At current sample state epoch=227

https://3.bp.blogspot.com/-KY44bqw_nd8/XMD7JNG-6SI/AAAAAAABAkY/lI9VEv8nhWw4xbMFh4RI8tb8nhkjZuImACLcBGAs/s1600/epoch227.png

https://3.bp.blogspot.com/-KY44bqw_nd8/XMD7JNG-6SI/AAAAAAABAkY/lI9VEv8nhWw4xbMFh4RI8tb8nhkjZuImACLcBGAs/s1600/epoch227.png

bemoregt commented 5 years ago

Hi, @akanimax

celebJapan, epoch=230.., TitanXP + 1080ti

[image: epoch227.png]

Thanks ..

from @bemoregt.

2019년 4월 23일 (화) 오후 6:06, Animesh Karnewar notifications@github.com님이 작성:

Could you try updating pytorch to 1.0.0? I hope this solves the problem.

— You are receiving this because you authored the thread. Reply to this email directly, view it on GitHub https://github.com/akanimax/BMSG-GAN/issues/5#issuecomment-485716655, or mute the thread https://github.com/notifications/unsubscribe-auth/AEUCIZBH7TADL274J3TWE73PR3GRDANCNFSM4HHV3VGA .

huangzh13 commented 5 years ago

Hi, @bemoregt Could you tell me something about your celebJapan dataset?

Best regards.

bemoregt commented 5 years ago

Hi, @huangzh13 @akanimax

Ok, My celebJapan dataset's information is..

Is this too small dataset for MSG-GAN?

Thanks.

akanimax commented 5 years ago

@bemoregt, The results seem good to me given the size of your dataset. BTW, could you share a full size sheet of the generated images. The one you shared seems to be a screenshot of the image viewer. I think you should let it train for longer and one more thing you could try is to calculate the FID of the models for an objective evalutaion. The data size ok for the resolution. Also try increasing the latent size.
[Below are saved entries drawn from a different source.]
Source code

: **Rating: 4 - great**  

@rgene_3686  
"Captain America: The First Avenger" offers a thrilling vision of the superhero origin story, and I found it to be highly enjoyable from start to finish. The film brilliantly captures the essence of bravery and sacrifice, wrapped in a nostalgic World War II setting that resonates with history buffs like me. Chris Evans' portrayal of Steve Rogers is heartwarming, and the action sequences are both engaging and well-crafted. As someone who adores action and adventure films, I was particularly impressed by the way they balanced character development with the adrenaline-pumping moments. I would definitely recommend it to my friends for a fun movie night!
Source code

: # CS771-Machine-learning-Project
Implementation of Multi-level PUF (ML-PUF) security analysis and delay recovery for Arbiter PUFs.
Hope this helps.

Best regards, @akanimax

bemoregt commented 5 years ago

Hi, @akanimax @huangzh13 @owang @sridharmahadevan

It seems that rotated face is very weak for generation using MSG-GAN.

What is the image augmentation technics suitable for face generating GAN?

Thanks .

from @bemoregt

Pascal900 commented 5 years ago

@bemoregt,

I see. There is no handling of Grayscale image case. I'll fix this by tomorrow when I get access to my code (I am currently travelling). For now, could you please remove all the grayscale (black and white) images from your dataset?

Thanks. @akanimax

Hi, @akanimax

I'd be happy to test MSG-GAN on radiology data.
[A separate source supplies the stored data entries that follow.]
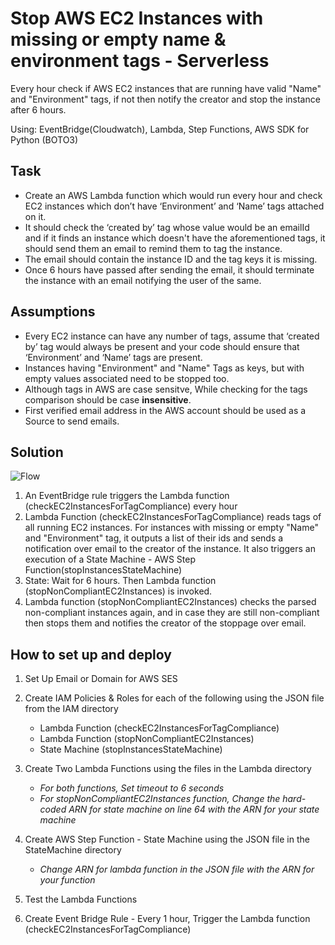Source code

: # Stop AWS EC2 Instances with missing or empty name & environment tags - Serverless
Every hour check if AWS EC2 instances that are running have valid "Name" and "Environment" tags, if not then notify the creator and stop the instance after 6 hours.

Using: EventBridge(Cloudwatch), Lambda, Step Functions, AWS SDK for Python (BOTO3)


## Task
- Create an AWS Lambda function which would run every hour and check EC2 instances which don’t have ‘Environment’ and ‘Name’ tags attached on it.
- It should check the ‘created by’ tag whose value would be an emailId and if it finds an instance which doesn't have the aforementioned tags, it should send them an email to remind them to tag the instance.
- The email should contain the instance ID and the tag keys it is missing.
- Once 6 hours have passed after sending the email, it should terminate the instance with an email notifying the user of the same.

## Assumptions
- Every EC2 instance can have any number of tags, assume that ‘created by’ tag would always be present and your code should ensure that ‘Environment’ and ‘Name’ tags are present.
- Instances having "Environment" and "Name" Tags as keys, but with empty values associated need to be stopped too.
- Although tags in AWS are case sensitve, While checking for the tags comparison should be case **insensitive**.
- First verified email address in the AWS account should be used as a Source to send emails.


## Solution

![Flow](https://user-images.githubusercontent.com/19901671/168099706-cb01a58d-67e2-471e-a1b2-10b9a528ef23.png)


1) An EventBridge rule triggers the Lambda function (checkEC2InstancesForTagCompliance) every hour
2) Lambda Function (checkEC2InstancesForTagCompliance) reads tags of all running EC2 instances. For instances with missing or empty "Name" and "Environment" tag, it outputs a list of their ids and sends a notification over email to the creator of the instance. It also triggers an execution of a State Machine - AWS Step Function(stopInstancesStateMachine)
3) State: Wait for 6 hours. Then Lambda function (stopNonCompliantEC2Instances) is invoked.
4) Lambda function (stopNonCompliantEC2Instances) checks the parsed non-compliant instances again, and in case they are still non-compliant then stops them and notifies the creator of the stoppage over email.


## How to set up and deploy

1) Set Up Email or Domain for AWS SES

2) Create IAM Policies & Roles for each of the following using the JSON file from the IAM directory
    - Lambda Function (checkEC2InstancesForTagCompliance)
    - Lambda Function (stopNonCompliantEC2Instances)
    - State Machine (stopInstancesStateMachine)

3) Create Two Lambda Functions using the files in the Lambda directory
    - *For both functions, Set timeout to 6 seconds*
    - *For stopNonCompliantEC2Instances function, Change the hard-coded ARN for state machine on line 64 with the ARN for your state machine*
        
4) Create AWS Step Function - State Machine using the JSON file in the StateMachine directory
    - *Change ARN for lambda function in the JSON file with the ARN for your function*

5) Test the Lambda Functions

6) Create Event Bridge Rule - Every 1 hour, Trigger the Lambda function (checkEC2InstancesForTagCompliance)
Is there a way to allow for output grayscale images in your next update?

Thanks!

akanimax commented 5 years ago

@Pascal900,

Great to hear that you would like to use the MSG-GAN for radiology data. Earlier when I said that I'll handle the Grayscale case, I meant just ignoring the grayscale images from the dataset. But for your case, it seems that all the images in the dataset would be grayscale. Will create a new branch for this development. It is a new addition to the network. Till then one thing you could try is to make RGB images from your gray-scale ones. The network will just learn to output the same values for the R, G and B channels. I have tried it before on MNIST data, it worked pretty well.

Please feel free to ask if you have any more queries.

Best regards, @akanimax

mdraw commented 5 years ago

Since I am also working on grayscale radiology data and needed support for that immediately, I've implemented this in #14. @Pascal900, maybe you can try my branch if this use case is still relevant to you. I'd be happy to hear feedback.